▸ Task goal
Return, word for word, the lines starting at the one containing "Count the number" and ending at the one containing "What is the approximate", including both of those lines.

▸ Material for the task
----

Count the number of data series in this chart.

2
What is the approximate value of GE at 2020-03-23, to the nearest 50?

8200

----

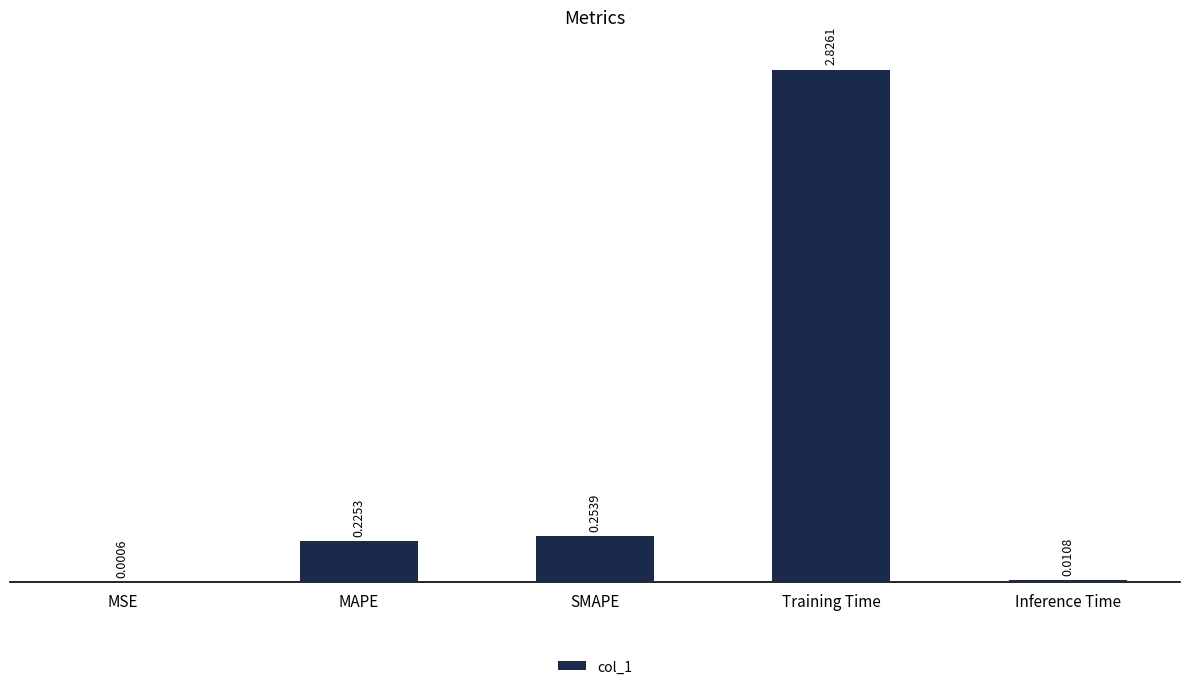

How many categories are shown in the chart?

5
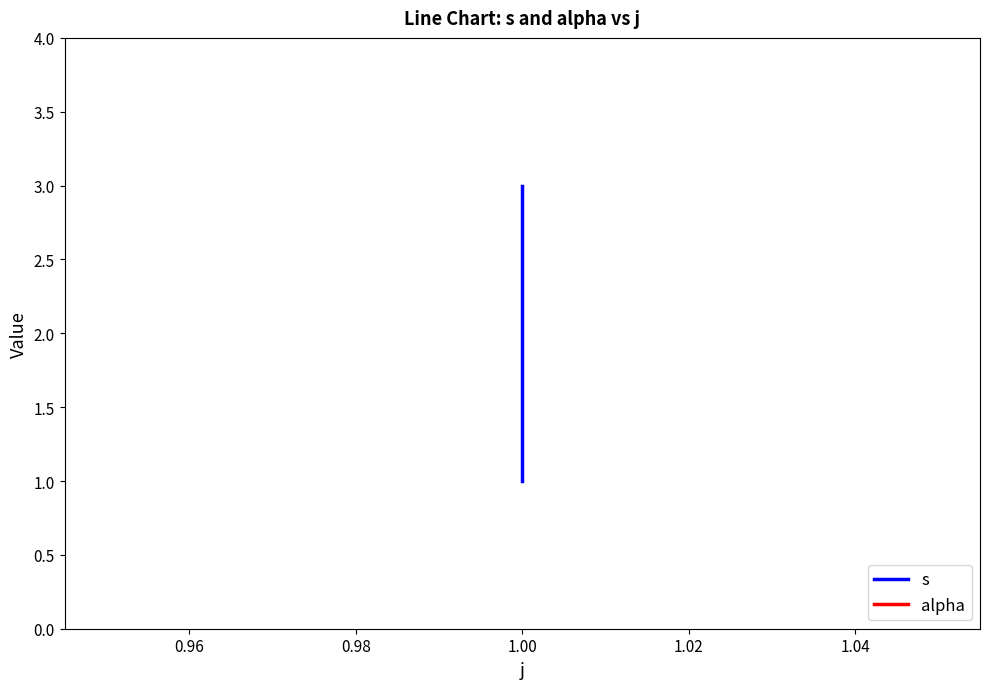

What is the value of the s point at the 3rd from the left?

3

----

▸ Solution
Count the number of data series in this chart.

2
What is the approximate value of GE at 2020-03-23, to the nearest 50?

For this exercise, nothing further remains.